• **EXERCISE**: So long as no pictures are carried over, output the records below exactly.

• **Image and design file data**:
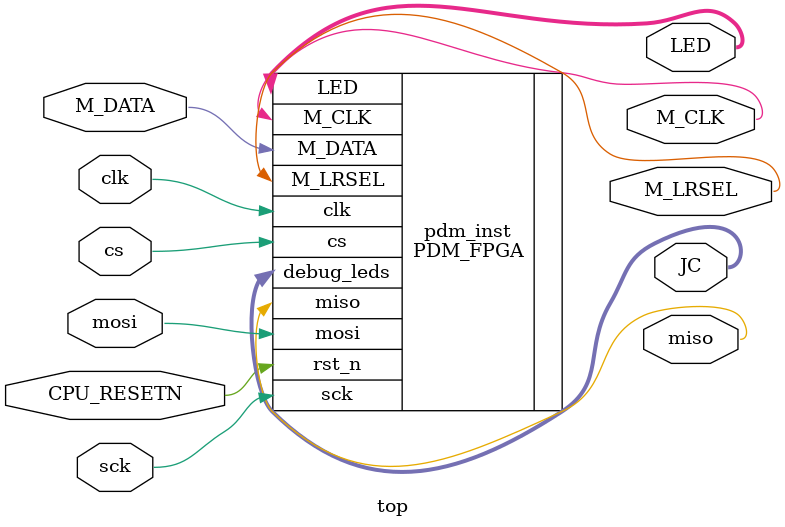
<source format=sv>
module top (
    input  logic clk,
    input  logic CPU_RESETN,

    output logic [15:0]LED,

    input  logic mosi,
    output logic miso,
    input  logic sck,
    input  logic cs,

    output logic M_CLK,      // Clock do microfone
    output logic M_LRSEL,    // Left/Right Select (Escolha do canal)

    input  logic M_DATA,     // Dados do microfone

    output logic [7:0] JC
);


PDM_FPGA #(
    .DECIMATION_FACTOR        (256),
    .DATA_WIDTH               (16),
    .FIR_TAPS                 (64),
    .CLK_FREQ                 (100_000_000),
    .PDM_CLK_FREQ             (1_800_000),
    .CIC_STAGES               (4),
    .FIFO_DEPTH               (524288),
    .FIFO_WIDTH               (8),
    .SPI_BITS_PER_WORD        (8),
    .ENABLE_COMPRESSION       (0),
    .PDM_CHANNEL              (1),
    .SECOND_DECIMATION_FACTOR (2),
    .COMPRESSED_DATA_WIDTH    (8)
) pdm_inst (
    .clk         (clk),        // sys clock
    .rst_n       (CPU_RESETN), // reset (ativo baixo)

    .LED         (LED),        // saída de LEDs com audio PCM

    .mosi        (mosi),       // entrada do SPI
    .miso        (miso),       // saída do SPI
    .sck         (sck),        // entrada do SPI clock
    .cs          (cs),         // entrada do chip select SPI

    .M_CLK       (M_CLK),      // saída do clock para o microfone
    .M_LRSEL     (M_LRSEL),    // seleção de canal do microfone

    .M_DATA      (M_DATA),     // entrada de dados do microfone

    .debug_leds  (JC)          // saída para LEDs de debug
);


endmodule

</source>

• **SOLVED PROBLEM**:
<source format=sv>
module top (
    input  logic clk,
    input  logic CPU_RESETN,

    output logic [15:0]LED,

    input  logic mosi,
    output logic miso,
    input  logic sck,
    input  logic cs,

    output logic M_CLK,      // Clock do microfone
    output logic M_LRSEL,    // Left/Right Select (Escolha do canal)

    input  logic M_DATA,     // Dados do microfone

    output logic [7:0] JC
);


PDM_FPGA #(
    .DECIMATION_FACTOR        (256),
    .DATA_WIDTH               (16),
    .FIR_TAPS                 (64),
    .CLK_FREQ                 (100_000_000),
    .PDM_CLK_FREQ             (1_800_000),
    .CIC_STAGES               (4),
    .FIFO_DEPTH               (524288),
    .FIFO_WIDTH               (8),
    .SPI_BITS_PER_WORD        (8),
    .ENABLE_COMPRESSION       (0),
    .PDM_CHANNEL              (1),
    .SECOND_DECIMATION_FACTOR (2),
    .COMPRESSED_DATA_WIDTH    (8)
) pdm_inst (
    .clk         (clk),        // sys clock
    .rst_n       (CPU_RESETN), // reset (ativo baixo)

    .LED         (LED),        // saída de LEDs com audio PCM

    .mosi        (mosi),       // entrada do SPI
    .miso        (miso),       // saída do SPI
    .sck         (sck),        // entrada do SPI clock
    .cs          (cs),         // entrada do chip select SPI

    .M_CLK       (M_CLK),      // saída do clock para o microfone
    .M_LRSEL     (M_LRSEL),    // seleção de canal do microfone

    .M_DATA      (M_DATA),     // entrada de dados do microfone

    .debug_leds  (JC)          // saída para LEDs de debug
);


endmodule

</source>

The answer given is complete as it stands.